One of the worst ways to handle a free-speech battle is to do what Columbia University did after inviting Mahmoud Ahmadinejad to speak. No doubt, some people thought it would be provocative to give a forum to the president of Iran, who was notorious already as someone who claimed to be unsure if the Holocaust occurred and had intimated that Israel should be destroyed. Columbia’s president, Lee Bollinger, refused to back down and stood by the invitation. (All good so far, free-speech-wise.) Then he decided to ambush Ahmadinejad in his introductory remarks by citing his many ignorant statements and trashing the very speaker he’d invited. It came across as cowardice. But the virtue of free speech was redeemed by Ahmadinejad himself through his weird remarks. In Iran, “we don’t have homosexuals like in your country,” Ahmadinejad said, sounding not so much like a provocateur as the doddering uncle at Thanksgiving reminiscing about simpler times long ago that everybody else at the table knows never existed.
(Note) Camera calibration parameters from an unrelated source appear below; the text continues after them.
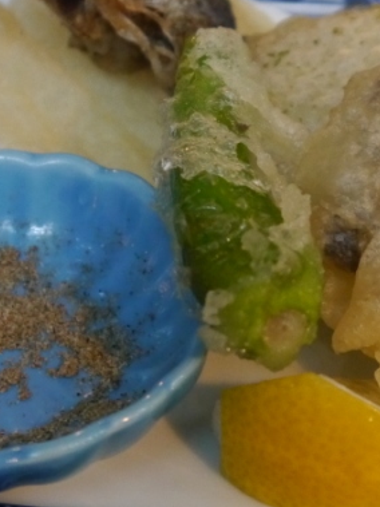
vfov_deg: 16.5
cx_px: 195
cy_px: 207
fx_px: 1743
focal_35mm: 119
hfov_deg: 12.4
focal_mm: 22
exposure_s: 1/80
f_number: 4.4
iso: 1600
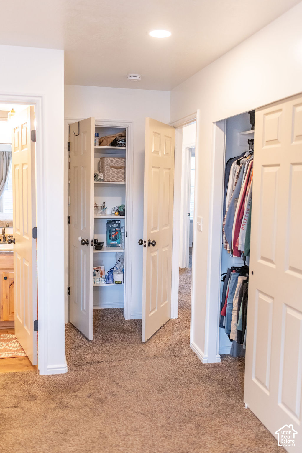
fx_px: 440
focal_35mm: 35
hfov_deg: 37.9
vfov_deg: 54.4
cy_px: 226
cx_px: 151
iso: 1000
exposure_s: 1/250
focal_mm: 35
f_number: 2.8
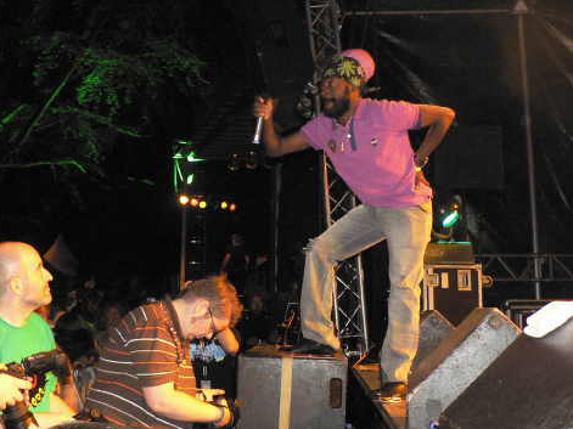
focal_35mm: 45
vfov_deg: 32.2
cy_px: 197
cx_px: 214
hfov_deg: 41.8
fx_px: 745
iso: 400
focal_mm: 6
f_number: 2.8
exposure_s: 1/60
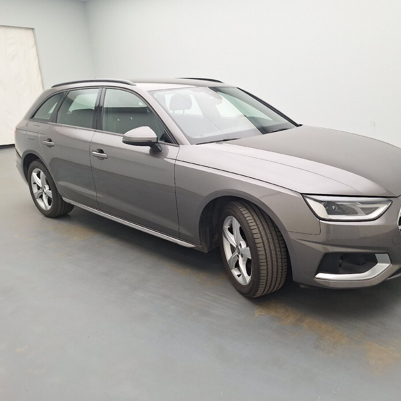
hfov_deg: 56.8
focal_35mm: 28
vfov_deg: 57.3
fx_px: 367
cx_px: 244
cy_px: 195
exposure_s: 1/50
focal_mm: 5.54
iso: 40
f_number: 1.8
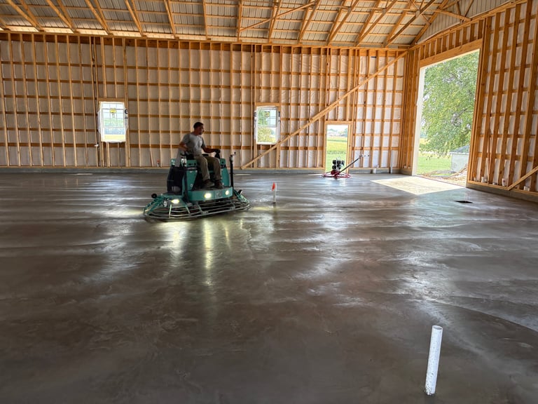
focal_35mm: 26
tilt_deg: -8.1
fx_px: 404
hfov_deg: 67.3
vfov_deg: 53.1
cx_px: 269
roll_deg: -0.2
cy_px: 202
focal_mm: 5.96
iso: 100
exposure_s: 1/241
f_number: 1.6
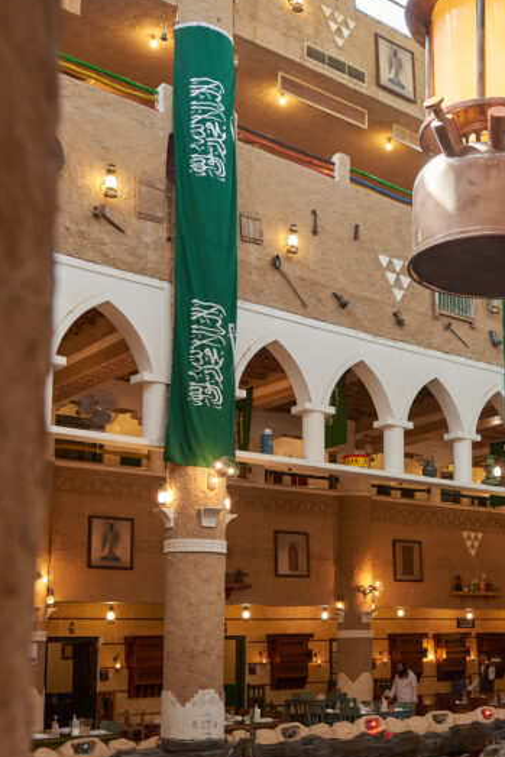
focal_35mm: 47
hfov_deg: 27.2
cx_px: 491
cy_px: 466
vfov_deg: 41.6
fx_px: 988
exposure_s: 1/50
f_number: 6.3
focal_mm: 24
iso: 1250
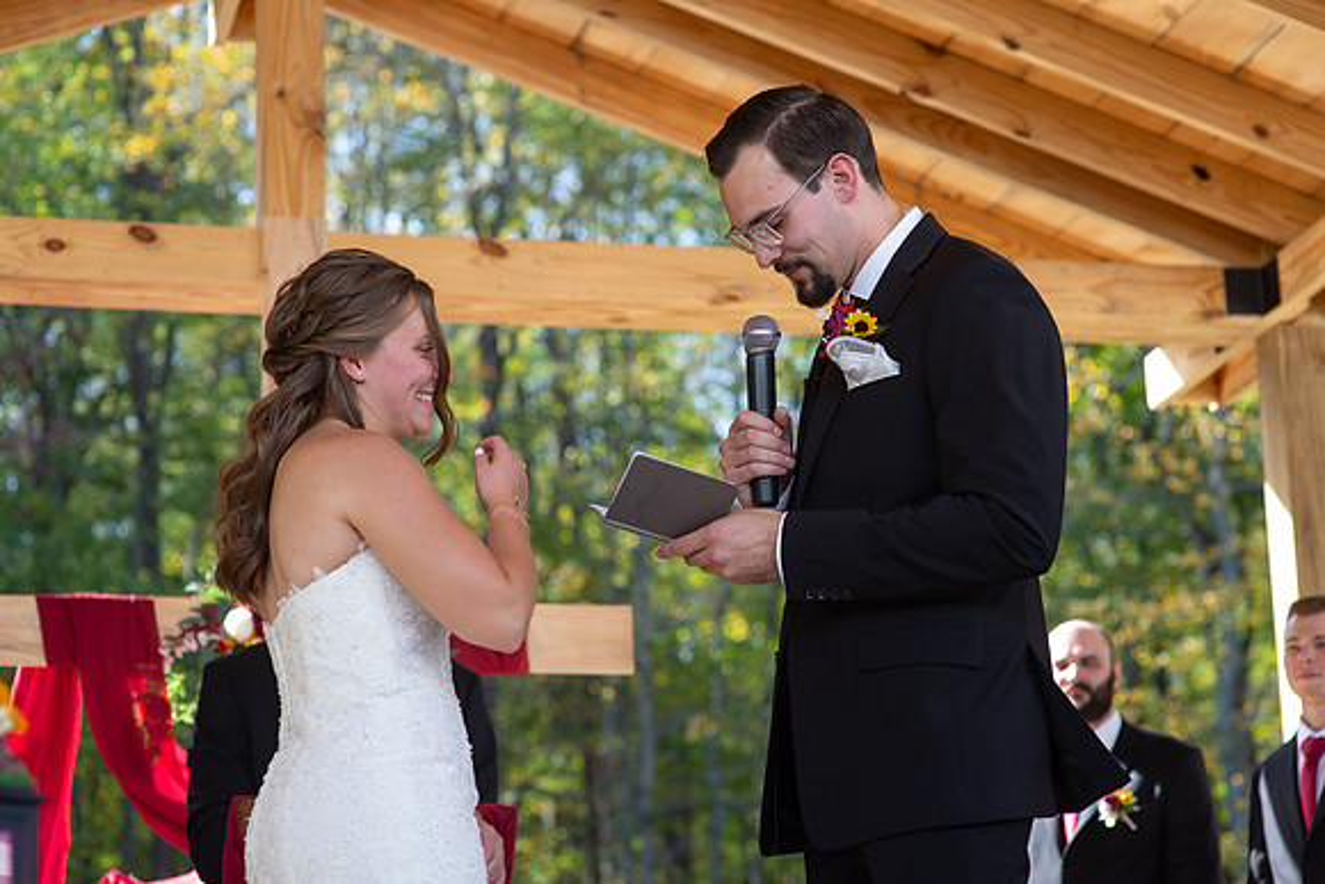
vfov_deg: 14.8
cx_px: 707
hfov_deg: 22.0
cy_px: 423
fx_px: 3401
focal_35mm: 92
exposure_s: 1/500
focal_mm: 85
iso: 400
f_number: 4.5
Another reason that the Levasseur affair was not a crisis of free speech is that it was ultimately a lame attempt at academic provocation anyway — the intellectual equivalent of yet one more artist making a sculpture of Jesus out of, say, spent condoms in order to enrage Christians and cause a controversy we’ve seen a dozen times before. It doesn’t signify daring so much as lack of imagination. Levasseur spent two decades in prison, and anyone who has spent time with convicted criminals knows that they have very little original to say about what they did because most of their prison time was spent rewriting their heinous actions into that jailhouse language that makes their crimes sound not quite as bad as they were. Levasseur may have been at the center of the subject of this conference, but that’s what makes him the least-interesting interpreter of his own actions. I wonder how its members would react if some right-wing academic group invited Terry Nichols — the collaborator in the Oklahoma City bombing — to a conference on the history of antigovernment violence. Intellectually sound, or publicity stunt?

But then, most recently, another group at the University of Massachusetts reinvited Levasseur to speak. Again, all good. The fight was back on, and the protests were too. Levasseur, who was living on parole in Maine, had previously asked for and received permission to go to Massachusetts. With the new invitation, he had to request permission again from the U.S. Parole Commission to travel. This time, it was denied with no real explanation and no transparency. Just a low-level, faceless, government bureaucrat deciding to end the controversy for both sides and, yes, stifle free speech. Not just Levasseur’s. Everybody’s.

To rub it in, Jack Wilson, the president of the University of Massachusetts, took a page out of Lee Bollinger’s “Profiles in Cringeworthiness” and said, “We are pleased by this outcome because we never believed that Raymond Luc Levasseur was an appropriate speaker for the University of Massachusetts.”